A reader writes:
I intern at a high-end design company where we create one-of-a-kind visual art. I am an unpaid intern. The studio manager has told me that despite me creating artwork for the company, I have no rights to use it in my portfolio ever. She also said that many of the techniques I’ve learned at the internship I cannot use when I move on. This was when my internship was ending and I wanted samples for my print portfolio. Is this true?
I obviously would steer away from copying work I’ve done to use at another company, but as far as my portfolio goes, I feel like I should be able to show people photographs and samples of what I’ve worked on while I was at the company. It isn’t really possible for me to recreate the work I’ve done outside of the studio because I don’t have the resources. They are using painting and drawings that I created with my own hands and then used their resources and guidance to reproduce. Many of these samples are what they show to clients to give them a sense of the studio’s capabilities.
Essentially, my question is, what can an unpaid art studio intern expect in terms of being able to show physical representation of the work they’ve done?
It’s true that the work that you create for your employer belongs to them, and they say how it can be used.
But it’s pretty unusual for an employer to refuse to let you use samples of your work in a portfolio, particularly when it’s artwork (as opposed to, say, confidential company documents that could contain trade secrets or sensitive client information). Unusual, but with in their rights to do — because, again, they own the work you produced while employed by them. (Of course, I’m not sure how they’d know if you included samples of your work in your portfolio, as long as you don’t put it online — so you might choose to go ahead and put it in a hard-copy portfolio to show to prospective employers anyway.)
But as far as owning skills and work techniques that you developed while working there? I’d need to know more about exactly what those techniques are, but in most cases they shouldn’t be able to prohibit you from using those again — unless the specific techniques are patented or you signed an agreement to that effect at some point. (There might be other exceptions to that; lawyers, feel free to weigh in.)
Overall, the situation sounds shady.

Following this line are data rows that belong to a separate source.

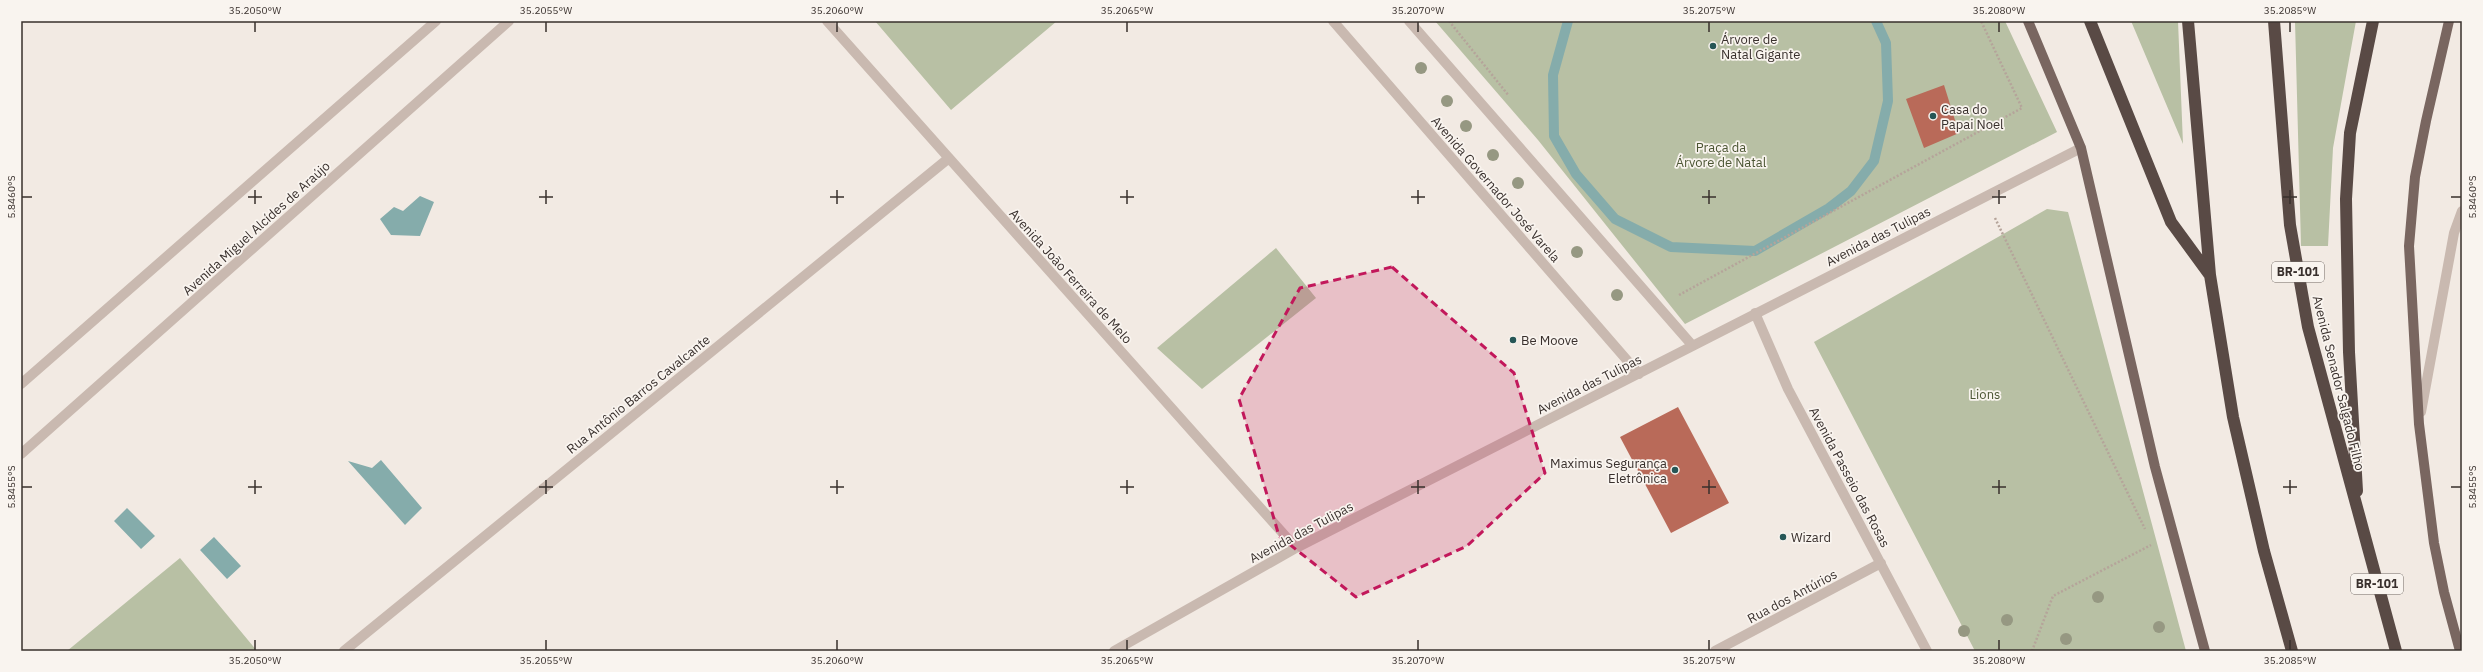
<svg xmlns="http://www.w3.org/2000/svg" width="2483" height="672" viewBox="0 0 2483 672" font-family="'IBM Plex Sans',sans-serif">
<rect width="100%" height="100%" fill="#f2eae3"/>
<path fill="#b8c0a4" d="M 875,21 L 1057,21 L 951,110 Z
M 1435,21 L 2005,21 L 2057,132 L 1685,324 L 1538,140 Z
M 2131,21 L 2178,21 L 2183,144 Z
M 2295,21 L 2356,21 L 2333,148 L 2328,246 L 2301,246 Z
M 2047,209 L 2068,212 L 2186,651 L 1975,651 L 1814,342 Z
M 1276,248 L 1316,298 L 1202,389 L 1157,348 Z
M 180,558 L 257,651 L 67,651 Z"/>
<path fill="#85acab" d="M 420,196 L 434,202 L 420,236 L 391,235 L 380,219 L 394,207 L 403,211 Z
M 381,460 L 422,508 L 405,525 L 348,461 L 372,468 Z
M 127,508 L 155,536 L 141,549 L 114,521 Z
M 214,537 L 241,566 L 227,579 L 200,550 Z"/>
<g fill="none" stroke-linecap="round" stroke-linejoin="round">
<path stroke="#85acab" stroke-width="10" d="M 1568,21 L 1553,75 L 1554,136 L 1576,174 L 1615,219 L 1671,247 L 1755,251 L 1829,208 L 1851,191 L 1874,161 L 1888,101 L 1886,43 L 1876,21"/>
</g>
<path fill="#b96a59" d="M 1944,85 L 1959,133 L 1924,148 L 1906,99 Z
M 1678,407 L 1729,503 L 1671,533 L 1620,437 Z"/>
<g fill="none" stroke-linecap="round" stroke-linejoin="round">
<path stroke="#b5a49a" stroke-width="2.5" stroke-dasharray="2 2" stroke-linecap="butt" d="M 1449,21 L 1509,96
M 1995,218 L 2145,529
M 1679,295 L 2022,108 L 1981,21
M 2032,651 L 2053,596 L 2151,545"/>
<path stroke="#c9b9b0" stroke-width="10" d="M 827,21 L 1296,548
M 1333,21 L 1639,374
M 1409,21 L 1692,345
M 1755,313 L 1788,389 L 1927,651
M 21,384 L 436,21
M 2421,412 L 2454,233 L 2462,211
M 21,454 L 509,21
M 344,651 L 949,158
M 1114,651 L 1296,548 L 2081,148
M 1715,651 L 1881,563"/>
<path stroke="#796660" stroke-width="10" d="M 2028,21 L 2081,148 L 2155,467 L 2205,651
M 2449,21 L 2426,121 L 2415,177 L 2409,246 L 2419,424 L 2434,543 L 2444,592 L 2460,651"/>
<path stroke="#594a45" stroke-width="12" d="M 2090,21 L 2171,222 L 2209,274
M 2188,21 L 2210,275 L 2233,417 L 2264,551 L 2292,651
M 2274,21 L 2290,225 L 2308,327 L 2396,651
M 2357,491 L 2349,352 L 2346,199 L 2350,133 L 2373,21"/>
</g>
<g fill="#969882">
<circle cx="1421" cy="68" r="6"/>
<circle cx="1447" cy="101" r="6"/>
<circle cx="1466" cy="126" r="6"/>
<circle cx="1493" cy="155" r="6"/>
<circle cx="1518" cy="183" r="6"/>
<circle cx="1577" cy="252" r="6"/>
<circle cx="1617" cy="295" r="6"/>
<circle cx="2098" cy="597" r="6"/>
<circle cx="2007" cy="620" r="6"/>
<circle cx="2159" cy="627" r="6"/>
<circle cx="1964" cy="631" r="6"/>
<circle cx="2066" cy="639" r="6"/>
</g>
<path fill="#c2185b" fill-opacity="0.2" stroke="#c2185b" stroke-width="3" stroke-dasharray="8 5" stroke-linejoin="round" d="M 1392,267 L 1514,373 L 1545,473 L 1467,546 L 1356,597 L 1279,536 L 1239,399 L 1300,288 Z"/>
<path fill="none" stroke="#39302d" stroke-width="1.5" d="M 255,22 L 255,32M 546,22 L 546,32M 837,22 L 837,32M 1127,22 L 1127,32M 1418,22 L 1418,32M 1709,22 L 1709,32M 1999,22 L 1999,32M 2290,22 L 2290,32M 255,190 L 255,204M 546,190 L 546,204M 837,190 L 837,204M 1127,190 L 1127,204M 1418,190 L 1418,204M 1709,190 L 1709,204M 1999,190 L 1999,204M 2290,190 L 2290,204M 22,197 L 32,197M 248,197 L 262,197M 539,197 L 553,197M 830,197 L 844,197M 1120,197 L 1134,197M 1411,197 L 1425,197M 1702,197 L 1716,197M 1992,197 L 2006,197M 2283,197 L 2297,197M 2451,197 L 2461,197M 255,480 L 255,494M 546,480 L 546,494M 837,480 L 837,494M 1127,480 L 1127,494M 1418,480 L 1418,494M 1709,480 L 1709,494M 1999,480 L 1999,494M 2290,480 L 2290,494M 22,487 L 32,487M 248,487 L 262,487M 539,487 L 553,487M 830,487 L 844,487M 1120,487 L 1134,487M 1411,487 L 1425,487M 1702,487 L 1716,487M 1992,487 L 2006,487M 2283,487 L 2297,487M 2451,487 L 2461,487M 255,640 L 255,650M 546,640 L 546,650M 837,640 L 837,650M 1127,640 L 1127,650M 1418,640 L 1418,650M 1709,640 L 1709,650M 1999,640 L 1999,650M 2290,640 L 2290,650"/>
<g fill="#265656" stroke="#f9f4ef" stroke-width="1.5">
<circle cx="1713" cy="46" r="4"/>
<circle cx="1933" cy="116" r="4"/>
<circle cx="1513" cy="340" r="4"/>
<circle cx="1675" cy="470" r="4"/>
<circle cx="1783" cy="537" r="4"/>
</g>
<g text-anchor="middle" stroke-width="3.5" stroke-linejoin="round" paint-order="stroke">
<g fill="#f9f4ef" stroke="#736b67" stroke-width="1">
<rect x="2272" y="262" width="52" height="20" rx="3"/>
<rect x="2351" y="574" width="52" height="20" rx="3"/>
</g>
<g font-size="12" font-weight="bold" fill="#39302d">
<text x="2298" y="276">BR-101</text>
<text x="2377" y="588">BR-101</text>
</g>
<g font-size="13" fill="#39302d" stroke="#f9f4ef" text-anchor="start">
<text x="1721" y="44">Árvore de<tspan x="1721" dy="15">Natal Gigante</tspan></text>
<text x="1941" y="114">Casa do<tspan x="1941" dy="15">Papai Noel</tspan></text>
<text x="1521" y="345">Be Moove</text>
<text x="1667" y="468" text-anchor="end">Maximus Segurança<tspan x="1667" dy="15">Eletrônica</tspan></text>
<text x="1791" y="542">Wizard</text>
</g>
<g font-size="13" fill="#4b5533" stroke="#f9f4ef">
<text x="1721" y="152">Praça da<tspan x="1721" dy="15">Árvore de Natal</tspan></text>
<text x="1985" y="399">Lions</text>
</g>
<g font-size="13" fill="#39302d" stroke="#f9f4ef">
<text transform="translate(1496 189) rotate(49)" y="5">Avenida Governador José Varela</text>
<text transform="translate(256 228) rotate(-42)" y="5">Avenida Miguel Alcídes de Araújo</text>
<text transform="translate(1878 236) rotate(-27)" y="5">Avenida das Tulipas</text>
<text transform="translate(1071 276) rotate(48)" y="5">Avenida João Ferreira de Melo</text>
<text transform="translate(2339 383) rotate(76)" y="5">Avenida Senador Salgado Filho</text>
<text transform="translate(1589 384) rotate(-27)" y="5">Avenida das Tulipas</text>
<text transform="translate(638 394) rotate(-39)" y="5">Rua Antônio Barros Cavalcante</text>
<text transform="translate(1850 477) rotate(62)" y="5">Avenida Passeio das Rosas</text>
<text transform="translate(1301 532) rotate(-28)" y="5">Avenida das Tulipas</text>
<text transform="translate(1792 596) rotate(-28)" y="5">Rua dos Antúrios</text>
</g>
</g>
<rect width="2483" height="672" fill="none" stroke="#f9f4ef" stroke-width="44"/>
<rect x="22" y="22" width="2439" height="628" fill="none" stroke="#39302d" stroke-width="1.5"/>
<g font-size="10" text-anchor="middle" fill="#39302d">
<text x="255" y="14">35.2050°W</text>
<text x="546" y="14">35.2055°W</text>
<text x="837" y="14">35.2060°W</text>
<text x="1127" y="14">35.2065°W</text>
<text x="1418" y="14">35.2070°W</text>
<text x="1709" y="14">35.2075°W</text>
<text x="1999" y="14">35.2080°W</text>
<text x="2290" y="14">35.2085°W</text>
<text transform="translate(2472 197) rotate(-90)" y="4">5.8460°S</text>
<text transform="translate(11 197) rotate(-90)" y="4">5.8460°S</text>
<text transform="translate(2472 487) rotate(-90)" y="4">5.8455°S</text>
<text transform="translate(11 487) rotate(-90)" y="4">5.8455°S</text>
<text x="255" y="664">35.2050°W</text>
<text x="546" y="664">35.2055°W</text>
<text x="837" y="664">35.2060°W</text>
<text x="1127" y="664">35.2065°W</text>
<text x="1418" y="664">35.2070°W</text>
<text x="1709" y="664">35.2075°W</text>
<text x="1999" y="664">35.2080°W</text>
<text x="2290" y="664">35.2085°W</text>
</g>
</svg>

If they have good reason for these unusually strict requirements, they should have filled you in before you took the internship so that you could have decided if you were interested in working on such atypical conditions. You might not have taken the position if you’d known. Or maybe you would have, but I’m sure you would have felt better about the whole thing if you’d agreed to it up-front, rather than having it mentioned to you afterwards.
Oh, and hey, while we’re on the subject of what they can and can’t do, if they’re a for-profit company, they probably can’t have unpaid internships, at least not the kind it sounds like you have. Unpaid labor at for-profit employers is illegal unless the net benefit is to the worker — and it sounds like they’re profiting quite a bit from your labor. (Of course, this law is broken all the time, generally without consequence, but it’s worth being aware of, particularly if they’re going to jerk you around on other issues.)